All of the above is punctuated by top-tier production values that take this broadcast series to cable-caliber levels, shooting on location in visually unique and compelling places and employing effects and stunt work that put the viewer in the proverbial line of fire. (Tell me you didn’t occasionally duck when the bullets were zinging back and forth during last week’s shootout across the Iran/Pakistan border, and I will call you a liar.) But it’s quieter moments pack a punch, too, especially as the series zeroes in on the innate difficulties a marriage/relationship must innate endure when one party must spin out at a moment’s notice to parts unknown, taunt death, and then come back and not be able to say many a word about it all.

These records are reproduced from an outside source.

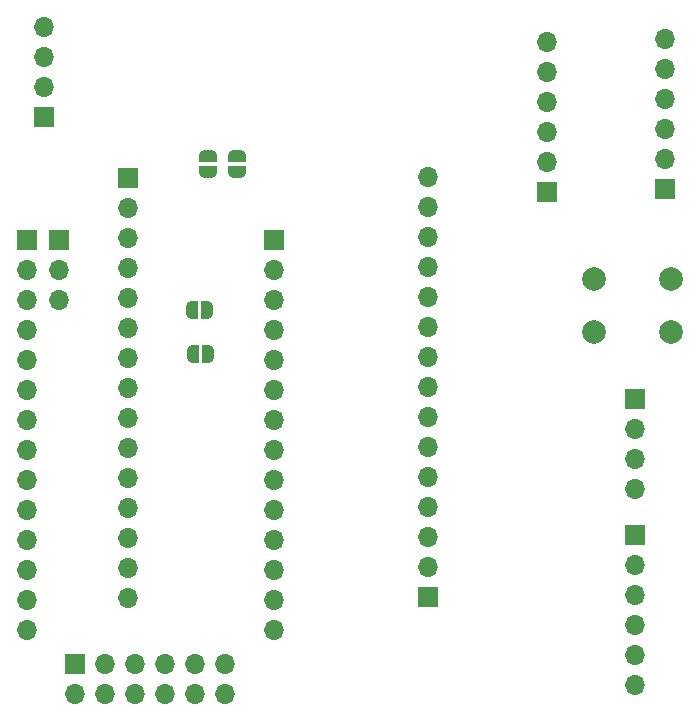
<source format=gbs>
G04 #@! TF.GenerationSoftware,KiCad,Pcbnew,(6.0.10)*
G04 #@! TF.CreationDate,2023-06-06T06:07:39+02:00*
G04 #@! TF.ProjectId,RECOLOCADOR_ESP32_DEV_KIT_V1_VERSIONFINAL,5245434f-4c4f-4434-9144-4f525f455350,FINAL*
G04 #@! TF.SameCoordinates,Original*
G04 #@! TF.FileFunction,Soldermask,Bot*
G04 #@! TF.FilePolarity,Negative*
%FSLAX46Y46*%
G04 Gerber Fmt 4.6, Leading zero omitted, Abs format (unit mm)*
G04 Created by KiCad (PCBNEW (6.0.10)) date 2023-06-06 06:07:39*
%MOMM*%
%LPD*%
G01*
G04 APERTURE LIST*
G04 Aperture macros list*
%AMFreePoly0*
4,1,22,0.500000,-0.750000,0.000000,-0.750000,0.000000,-0.745033,-0.079941,-0.743568,-0.215256,-0.701293,-0.333266,-0.622738,-0.424486,-0.514219,-0.481581,-0.384460,-0.499963,-0.243891,-0.482194,-0.129773,-0.499963,0.006109,-0.482194,0.120227,-0.499963,0.256109,-0.478152,0.396186,-0.417904,0.524511,-0.324060,0.630769,-0.204165,0.706417,-0.067858,0.745374,0.000000,0.744959,0.000000,0.750000,
0.500000,0.750000,0.500000,-0.750000,0.500000,-0.750000,$1*%
%AMFreePoly1*
4,1,20,0.000000,0.744959,0.073905,0.744508,0.209726,0.703889,0.328688,0.626782,0.421226,0.519385,0.479903,0.390333,0.500000,0.250000,0.500000,-0.250000,0.499851,-0.262216,0.476331,-0.402017,0.414519,-0.529596,0.319384,-0.634700,0.198574,-0.708877,0.061801,-0.746166,0.000000,-0.745033,0.000000,-0.750000,-0.500000,-0.750000,-0.500000,0.750000,0.000000,0.750000,0.000000,0.744959,
0.000000,0.744959,$1*%
%AMFreePoly2*
4,1,22,0.500000,-0.750000,0.000000,-0.750000,0.000000,-0.745033,-0.079941,-0.743568,-0.215256,-0.701293,-0.333266,-0.622738,-0.424486,-0.514219,-0.481581,-0.384460,-0.499164,-0.250000,-0.500000,-0.250000,-0.500000,0.250000,-0.499164,0.250000,-0.499963,0.256109,-0.478152,0.396186,-0.417904,0.524511,-0.324060,0.630769,-0.204165,0.706417,-0.067858,0.745374,0.000000,0.744959,0.000000,0.750000,
0.500000,0.750000,0.500000,-0.750000,0.500000,-0.750000,$1*%
G04 Aperture macros list end*
%ADD10R,1.700000X1.700000*%
%ADD11O,1.700000X1.700000*%
%ADD12C,2.000000*%
%ADD13FreePoly0,0.000000*%
%ADD14FreePoly1,0.000000*%
%ADD15FreePoly2,90.000000*%
%ADD16FreePoly1,90.000000*%
%ADD17FreePoly2,0.000000*%
G04 APERTURE END LIST*
D10*
X189000000Y-87160000D03*
D11*
X189000000Y-84620000D03*
X189000000Y-82080000D03*
X189000000Y-79540000D03*
X189000000Y-77000000D03*
X189000000Y-74460000D03*
D10*
X136430000Y-81030000D03*
D11*
X136430000Y-78490000D03*
X136430000Y-75950000D03*
X136430000Y-73410000D03*
D10*
X186500000Y-116380000D03*
D11*
X186500000Y-118920000D03*
X186500000Y-121460000D03*
X186500000Y-124000000D03*
X186500000Y-126540000D03*
X186500000Y-129080000D03*
D10*
X168950000Y-121700000D03*
D11*
X168950000Y-119160000D03*
X168950000Y-116620000D03*
X168950000Y-114080000D03*
X168950000Y-111540000D03*
X168950000Y-109000000D03*
X168950000Y-106460000D03*
X168950000Y-103920000D03*
X168950000Y-101380000D03*
X168950000Y-98840000D03*
X168950000Y-96300000D03*
X168950000Y-93760000D03*
X168950000Y-91220000D03*
X168950000Y-88680000D03*
X168950000Y-86140000D03*
D10*
X143525000Y-86210000D03*
D11*
X143525000Y-88750000D03*
X143525000Y-91290000D03*
X143525000Y-93830000D03*
X143525000Y-96370000D03*
X143525000Y-98910000D03*
X143525000Y-101450000D03*
X143525000Y-103990000D03*
X143525000Y-106530000D03*
X143525000Y-109070000D03*
X143525000Y-111610000D03*
X143525000Y-114150000D03*
X143525000Y-116690000D03*
X143525000Y-119230000D03*
X143525000Y-121770000D03*
D12*
X189500000Y-94750000D03*
X183000000Y-94750000D03*
X183000000Y-99250000D03*
X189500000Y-99250000D03*
D10*
X186500000Y-104880000D03*
D11*
X186500000Y-107420000D03*
X186500000Y-109960000D03*
X186500000Y-112500000D03*
D10*
X179000000Y-87350000D03*
D11*
X179000000Y-84810000D03*
X179000000Y-82270000D03*
X179000000Y-79730000D03*
X179000000Y-77190000D03*
X179000000Y-74650000D03*
D10*
X134960000Y-91475000D03*
D11*
X134960000Y-94015000D03*
X134960000Y-96555000D03*
X134960000Y-99095000D03*
X134960000Y-101635000D03*
X134960000Y-104175000D03*
X134960000Y-106715000D03*
X134960000Y-109255000D03*
X134960000Y-111795000D03*
X134960000Y-114335000D03*
X134960000Y-116875000D03*
X134960000Y-119415000D03*
X134960000Y-121955000D03*
X134960000Y-124495000D03*
D10*
X155915000Y-91475000D03*
D11*
X155915000Y-94015000D03*
X155915000Y-96555000D03*
X155915000Y-99095000D03*
X155915000Y-101635000D03*
X155915000Y-104175000D03*
X155915000Y-106715000D03*
X155915000Y-109255000D03*
X155915000Y-111795000D03*
X155915000Y-114335000D03*
X155915000Y-116875000D03*
X155915000Y-119415000D03*
X155915000Y-121955000D03*
X155915000Y-124495000D03*
D13*
X149000000Y-101099999D03*
D14*
X150300000Y-101099999D03*
D15*
X152800000Y-85650000D03*
D16*
X152800000Y-84350000D03*
D17*
X148950000Y-97400000D03*
D14*
X150250000Y-97400000D03*
D10*
X137720000Y-91480000D03*
D11*
X137720000Y-94020000D03*
X137720000Y-96560000D03*
D15*
X150300000Y-85650000D03*
D16*
X150300000Y-84350000D03*
D10*
X139050000Y-127325000D03*
D11*
X139050000Y-129865000D03*
X141590000Y-127325000D03*
X141590000Y-129865000D03*
X144130000Y-127325000D03*
X144130000Y-129865000D03*
X146670000Y-127325000D03*
X146670000Y-129865000D03*
X149210000Y-127325000D03*
X149210000Y-129865000D03*
X151750000Y-127325000D03*
X151750000Y-129865000D03*
M02*

</source>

The 2017-18 TV season brought us three similar broadcast dramas about elite military types doing elite military things — in the wake, mind you, of the History channel’s SIX also deploying its own SEAL Team. But while The CW’s Valor and NBC’s The Brave (and eventually SIX, after two seasons) wound up falling by the wayside, SEAL Team lived to see another day. Because CBS saw not just justifiable numbers, but presumably because of the show’s potential, as well.
So why isn’t it drawing a bigger audience?
On paper and in practice, this is a fastball down the middle for the CBS crowd, a not-very-serialized procedural about good guys versus bad guys. The genial Boreanaz brings with him 20-plus consecutive years of TV stardom. And until recently, SEAL Team benefited from having the still-going-strong Survivor as its lead-in. And yet its current average is down a full 20 percent from Season 1, now placing it No. 7 in the demo among all CBS dramas and 12th in total audience.
Fox’s buzzy breakout hit, The Masked Singer, surely created unexpected midseason competition above and beyond what Chicago Fire, one of NBC’s top-rated dramas, already was providing in the 9/8c time period. And ever since it started airing later, in Wednesday’s 10 o’clock slot, SEAL Team has led out of freshman CBS reality shows that arrived with a ratings thud. (Its most recent episode, airing after something called Million Dollar Mile, slipped to series lows, drawing a 0.6 rating and just 3.9 million viewers.)
Hopefully, as CBS has done in years past when giving the waning Criminal Minds the benefit of a doubt at renewal time, SEAL Team‘s considerable competition and new, handicapped time slot — as well as its performance internationally — will be taken into account, so that Bravo Team can continue to fight the good fight.
CBS’ SEAL Team now airs Wednesdays at 10/9c; the Season 2 finale airs May 22.